• 06.03.2017
      19:20 Uhr
      Weltspiegel Auslandskorrespondenten berichten | tagesschau24
       

      Themen:

      • Kenia: Wie Menschen und Tiere unter der Dürre leiden
      • Südafrika: Wenn der Pastor mit Domestos "heilt"
      • Russland: Straflager wegen Protestplakat - Der Fall Dadin
      • Iran: Der Hüter der verborgenen Kunstschätze
      • Japan: Sechs Jahre nach Fukushima - Rückkehr der Evakuierten?

      Moderation: Natalie Amiri

      Montag, 06.03.17
      19:20 - 20:00 Uhr (40 Min.)
      40 Min.

      Themen:

      • Kenia: Wie Menschen und Tiere unter der Dürre leiden
      • Südafrika: Wenn der Pastor mit Domestos "heilt"
      • Russland: Straflager wegen Protestplakat - Der Fall Dadin
      • Iran: Der Hüter der verborgenen Kunstschätze
      • Japan: Sechs Jahre nach Fukushima - Rückkehr der Evakuierten?

      Moderation: Natalie Amiri

       
      • Kenia: Wie Menschen und Tiere unter der Dürre leiden

      Kühe auf dem Grünstreifen einer Hauptverkehrsstraße in Nairobi - auch für Kenia ein ungewöhnlicher Anblick. Weil in vielen Landesteilen Dürre herrscht, kommen die Massai mit ihren Viehherden in die Hauptstadt, um dort noch ein wenig Nahrung für ihre Tiere zu finden. Williamson Parkirey hatte schon drei Viertel seiner Kühe verloren, bevor er mit dem Rest der Herde nach Nairobi gewandert ist. Er hat schon einige Dürren durchgestanden, aber diese empfindet er als besonders bedrohlich: "Früher gab es selbst in der Trockenzeit ab und zu Regen, aber diesmal nicht", erzählt er uns. Auch im Tsavo-Nationalpark ist es heiß und knittertrocken. Seit vielen Monaten hat es keinen Tropfen geregnet, die meisten Wasserquellen sind ausgetrocknet. Das Tsavo-Ökosystem ist die Heimat von Kenias größter Elefantenpopulation, schon in normalen Zeiten bedroht von Wilderei, Klimawandel, Bevölkerungsdruck und dem Bau einer neuen Schnellbahn. Jetzt kommt noch die Dürre dazu. Kleinbauer Patrick fährt mit seinen Wasserlastern in den Tsavo-Park, um die Tiere vor dem Verdursten zu retten. Eine harte Zeit für Mensch und Tier.

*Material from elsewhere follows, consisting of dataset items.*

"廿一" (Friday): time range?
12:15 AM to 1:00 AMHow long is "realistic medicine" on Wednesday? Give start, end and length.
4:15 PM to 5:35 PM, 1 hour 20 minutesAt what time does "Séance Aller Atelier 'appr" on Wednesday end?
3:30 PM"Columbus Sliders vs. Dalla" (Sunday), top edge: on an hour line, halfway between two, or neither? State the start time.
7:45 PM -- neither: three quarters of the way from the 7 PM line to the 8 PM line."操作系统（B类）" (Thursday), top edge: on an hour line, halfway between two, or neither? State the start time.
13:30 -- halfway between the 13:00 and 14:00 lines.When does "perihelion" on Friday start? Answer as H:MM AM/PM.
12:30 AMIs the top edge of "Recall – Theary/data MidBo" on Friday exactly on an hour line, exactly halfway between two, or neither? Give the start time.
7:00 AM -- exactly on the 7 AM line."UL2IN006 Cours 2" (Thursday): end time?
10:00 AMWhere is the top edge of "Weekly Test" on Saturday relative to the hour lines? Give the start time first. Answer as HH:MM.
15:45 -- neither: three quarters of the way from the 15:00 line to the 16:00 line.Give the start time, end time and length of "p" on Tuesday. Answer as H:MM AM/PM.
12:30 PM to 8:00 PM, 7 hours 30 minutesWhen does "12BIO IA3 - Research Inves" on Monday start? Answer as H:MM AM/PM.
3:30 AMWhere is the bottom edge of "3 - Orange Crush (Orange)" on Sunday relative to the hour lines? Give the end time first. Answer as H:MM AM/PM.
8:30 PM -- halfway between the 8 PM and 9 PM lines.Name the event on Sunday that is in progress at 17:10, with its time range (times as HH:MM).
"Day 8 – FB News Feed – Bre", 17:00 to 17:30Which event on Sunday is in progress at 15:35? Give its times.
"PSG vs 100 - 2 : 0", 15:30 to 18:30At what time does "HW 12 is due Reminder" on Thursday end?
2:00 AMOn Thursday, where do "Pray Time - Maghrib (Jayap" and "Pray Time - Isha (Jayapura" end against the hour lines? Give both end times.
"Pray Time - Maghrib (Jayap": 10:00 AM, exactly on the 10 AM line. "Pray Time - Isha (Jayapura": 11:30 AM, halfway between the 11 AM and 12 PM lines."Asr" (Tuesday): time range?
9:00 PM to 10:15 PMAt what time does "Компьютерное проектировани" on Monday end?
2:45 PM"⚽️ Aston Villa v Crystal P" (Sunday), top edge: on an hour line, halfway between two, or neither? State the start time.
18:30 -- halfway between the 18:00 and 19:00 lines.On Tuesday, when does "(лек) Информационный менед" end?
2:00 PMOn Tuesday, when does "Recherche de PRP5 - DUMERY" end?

      • Südafrika: Wenn der Pastor mit Domestos "heilt"

      "Es schmeckt wie Saft", sagt Chimane Bereng lächelnd. Eben hat er einen kräftigen Schluck Domestos genommen. "Domestos macht mich stark, ich fühle Gottes Kraft!" Dann muss er sich übergeben. "Gut so!", ruft Pastor Sipho Mphakathi. "Lass die bösen Geister raus!" Mphakathi ist einer von Dutzenden neuer Prediger in Südafrika, die ihren Anhängern Reinigungsmittel, Benzin oder Insektenspray verabreichen - alles im Namen Gottes. "Die Menschen sehnen sich nach intensiven religiösen Erfahrungen", erklärt der Psychologe Leonard Carr den neuen Trend. "Deshalb sind sie für solche Rituale zu begeistern." Vor allem aber sei Religion ein gutes Geschäft, weiß Solomon Ashoms: "So wetteifern die Kirchen um Aufmerksamkeit, Anhänger und damit letztendlich um Geld", sagt er. Ashoms ist einer der schärfsten Kritiker der neuen Propheten und hat selbst erlebt, wie hart der Markt der Religionen umkämpft ist: Wegen Morddrohungen hat er mittlerweile Südafrika verlassen.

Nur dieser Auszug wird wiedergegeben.